El “women” power

A través de los años hemos tenido interesantes charlas con amigas y familiares del sexo femenino, malamente llamado el “sexo débil”, porque de eso solamente tiene el calificativo impuesto, por una parte, por un grupo de retrógradas que ven en ella –la mujer- n obstáculo o una contrincante para logar lo que desean, y por el otro lado, por ellas, esas féminas que gustan de pedir permiso hasta para vivir y viven sometidas al yugo de la pareja que ellas mismas se han impuesto.
Nada débil resulta ser la mujer en la vida: cuando inicia el proceso del nacimiento, desde la gestación, las damas muestran una inusitada fuerza de carácter y física que les lleva a un embarazo a término, donde comienza esta aventura llamada vida.
Luego, esas que gustan ser golpeadas y sobajadas, humilladas por patanes e infelices que no tienen idea de lo que valen, no tienen más que tomar su papel protagónico en la vida.
No concebimos como un sujeto de poca monta, poca educación y principios rebaje a lo mínimo a una chica, la tache de mentirosa, de “fácil” y resbaladiza, de deshonesta y más, y ella esté aún a su lado, permitiéndole eso y más: todavía pidiendo permiso para verle o para que le pueda desbloquear de sus redes sociales o sus sistemas de comunicación a donde él, en su estúpido machismo, la ha bloqueado.
No lo entendemos, y ellas no deben únicamente no entenderlo, sino no permitirlo, así, claro, NO PERMITIRLO.
Hace ya muchos años la mujer se ganó el derecho a votar sobre una raza machista. Se ha ganado también puestos de trabajo sin tener que recurrir a una estrategia marcada por la discriminación y el ninguneo: la equidad de género, que no es más que reclamar lo que no te has ganado, pedir lo que no es tuyo, y exigir que te traten igual, cuando tú no has hecho lo mínimo por merecerlo.
Para nosotros la mujer es tan valiosa como cualquier ser humano: no hay distingos en nuestra mente para reconocer la calidad y capacidades de un ser humano. La vida nos ha permitido conocer hombres y mujeres muy brillantes, no tanto y muy desagradables. Nada ha tenido que ver el género con lo anterior.

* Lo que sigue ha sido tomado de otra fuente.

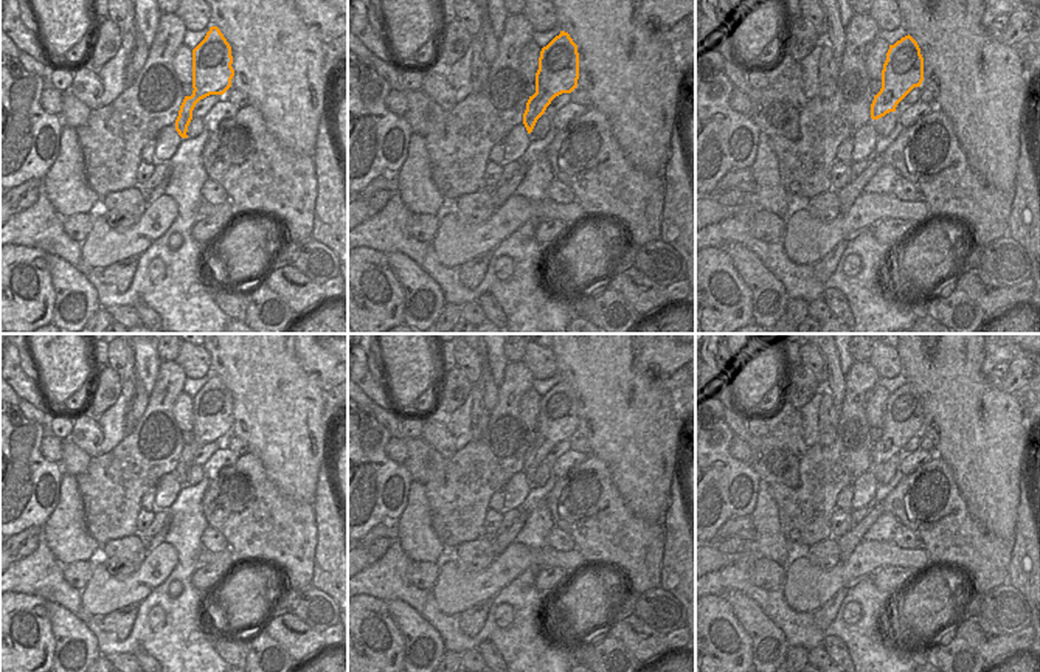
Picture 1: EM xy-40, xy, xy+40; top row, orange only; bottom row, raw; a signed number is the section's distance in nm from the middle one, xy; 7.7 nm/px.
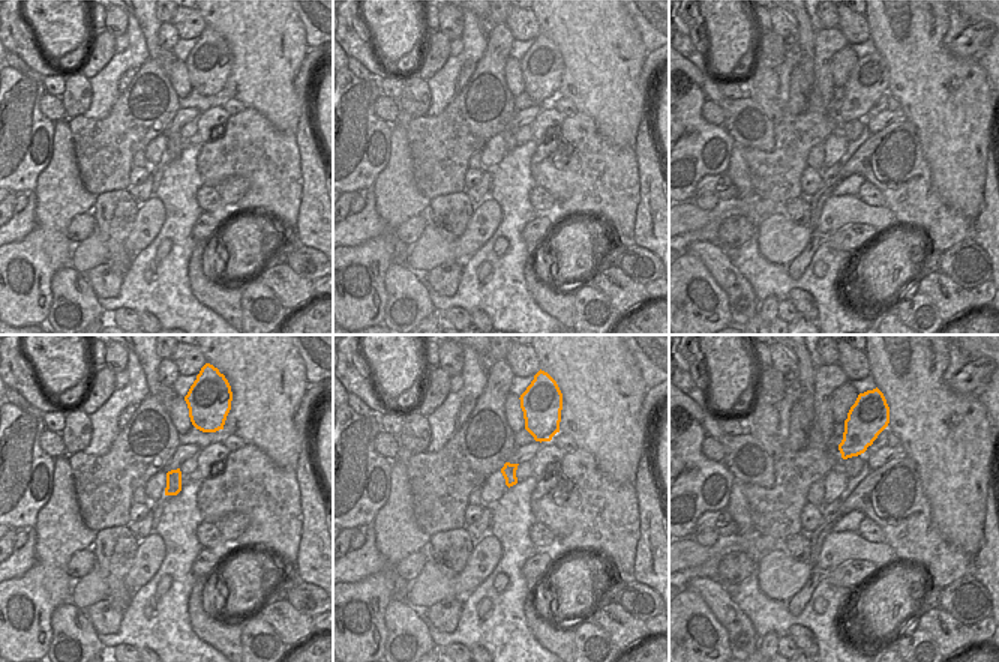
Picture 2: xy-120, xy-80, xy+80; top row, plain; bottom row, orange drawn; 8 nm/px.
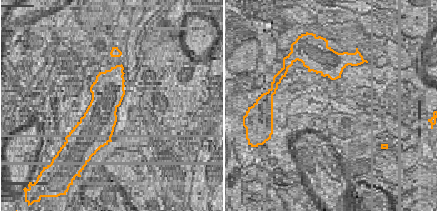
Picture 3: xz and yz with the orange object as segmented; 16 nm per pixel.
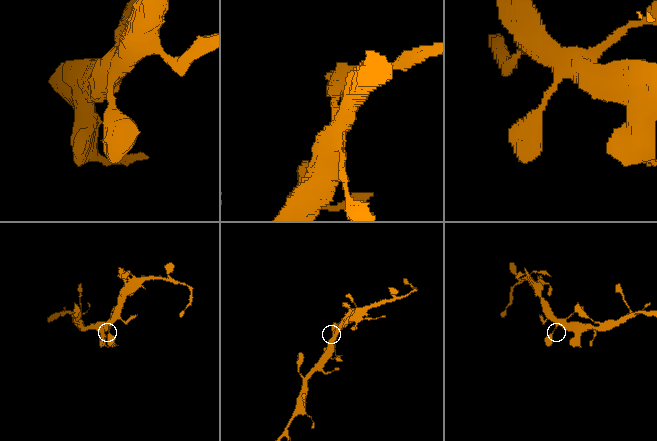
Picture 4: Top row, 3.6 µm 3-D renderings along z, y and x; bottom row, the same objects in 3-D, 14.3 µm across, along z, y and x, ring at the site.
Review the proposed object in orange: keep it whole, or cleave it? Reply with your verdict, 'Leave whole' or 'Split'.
Leave whole.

Cierto, en una sociedad como la mexicana, machista y en muchos aspectos estúpidamente racista se requiere de leyes, pero no entendemos, por ejemplo, que se peleen posiciones políticas en números iguales cuando no haya mujeres u hombres suficientes para cubrirlas, o con capacidad para ello. No va por ahí, pensamos.
El lugar que tiene la mujer en el hogar es el número uno: es la que dirige, manda y gobierna pese a esos machos que creen, en un cerrado e ilógico criterio que ellos son los que ordenan, que seguirán siendo el factor de decisión. Su brutalidad es tal que no se han dado cuenta que la mujer les lleva a que ellos digan, únicamente, lo que ellas quieren que ellos digan. Punto.
Se aplaude cualquier tipo de manifestación en la que se procure dar el lugar que merece una dama, una niña, una chica, pero será menester que ellas mismas hagan por ganárselo. No basta con exigir que, por ser dama, se les permita brincar la fila del trámite en la oficina, o que por la misma razón se quede uno sin estacionarse, porque ellas deben ser primero. En ese sentido, todos tenemos los mismos derechos y hay que hacerlos valer, con educación, con cortesía, con amabilidad, pero siempre con el respeto que exige el que un varón tenga hacia una mujer… y una mujer para un varón.
Somos igualmente importantes, porque sin ellas o sin ellos, la vida no sería posible. La mujer es el dinamo de la familia y de la sociedad. Amémoslas, cuidémoslas, pero por favor, ellas, ustedes: no dejen que les sigan pisando, que nadie les hace un favor por salir con ustedes o desbloquearlas del Face o el Whats; nadie tiene derecho a gobernar su vida, si no son ustedes mismas las de la decisión, que será primordial, y para toda la vida.